--- Text section ---
┄┄┄┄┄┄┄┄┄┄
In the Seventies, when Leon Weinstein began working here, the office was pretty much the same, except that it was located in Fort Lauderdale, there was a secretary, and fax machines hadn't yet been invented. Soon after he arrived in South Florida, Weinstein's career began to intersect with that of another newcomer, a Cuban immigrant named Miguel Recarey, Jr. Now recognized as one of the most audacious and crafty con men of our time, Recarey was running a small group of clinics named International Medical Centers (IMC). In August 1982, when Recarey won a new government contract to supply Medicare services to elderly patients, his company began to expand feverishly, fueled by high-pressure salesmen and glitzy billboard ads featuring nationally known entertainers such as George Burns and Barbara Mandrell. At its height in the mid-Eighties, Recarey's health maintenance organization was the nation's largest. With approximately 200,000 patients across five South Florida counties, the firm by then was receiving a $30 million check from the U.S. government each month.
┄┄┄┄┄┄┄┄┄┄
--- Explore the material ---
(1) Using the passage on Recarey's company, explain in one to three sentences what set off the company's rapid growth and what drove it.
(2) Decide whether each statement agrees with the passage on Recarey's company, answering yes or no and quoting the deciding words: (a) In the Seventies the office was in Fort Lauderdale. (b) At its height the firm served about 500,000 patients. (c) The firm received a government check once a month.
(3) Carry on with the passage on Recarey's company, starting after its last sentence.
The rows that come next are separate material, unrelated to the passage on Recarey's company.
┄┄┄┄┄┄┄┄┄┄
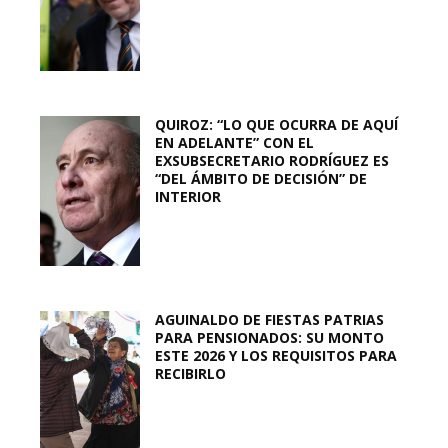
QUIROZ: “LO QUE OCURRA DE AQUÍ
EN ADELANTE” CON EL
EXSUBSECRETARIO RODRÍGUEZ ES
“DEL ÁMBITO DE DECISIÓN” DE
INTERIOR
AGUINALDO DE FIESTAS PATRIAS
PARA PENSIONADOS: SU MONTO
ESTE 2026 Y LOS REQUISITOS PARA
RECIBIRLO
┄┄┄┄┄┄┄┄┄┄
--- Responses by task ---
(1) The growth began in August 1982, when Recarey won a new government contract to supply Medicare services to elderly patients. The expansion was driven by high-pressure salesmen and glitzy billboard ads featuring nationally known entertainers such as George Burns and Barbara Mandrell.

(2)
(a) Yes: "it was located in Fort Lauderdale"
(b) No: "With approximately 200,000 patients across five South Florida counties"
(c) Yes: "receiving a $30 million check from the U.S. government each month"

(3)
Federal investigators now know that Recarey pocketed millions of taxpayer dollars that were supposed to go to doctors working in IMC franchise clinics. They estimate that in six years Recarey increased his personal fortune from $1.5 million to $100 million. Financially squeezed by Recarey's thieving, doctors at many of IMC's 179 affiliated medical centers began cutting costs any way they could. Arthur W. Goulet, one of a score of high-ranking U.S. government health officials who jumped ship and went to work for Recarey in the early Eighties, described one IMC clinic to a House subcommittee in December 1987:
"IMC had opened a new medical center in the Edison-Little River area to serve the Haitian population. This building was a forbidding-looking converted warehouse entered by an iron-barred door. For months this center functioned without essential medications or supplies such as medical record forms or even sheets to drape [gynecological] patients. Other IMC medical centers were cheap storefront conversions, such as the center in Hollywood, or the one at Westchester which had been a fast-food restaurant."
Besides running clinics out of defunct fried-chicken joints, IMC franchise owners were doing something to cut costs that was more malevolent, and more subtle - so subtle that it wasn't until the spring of 1986 that Leon Weinstein was able to catch them at it.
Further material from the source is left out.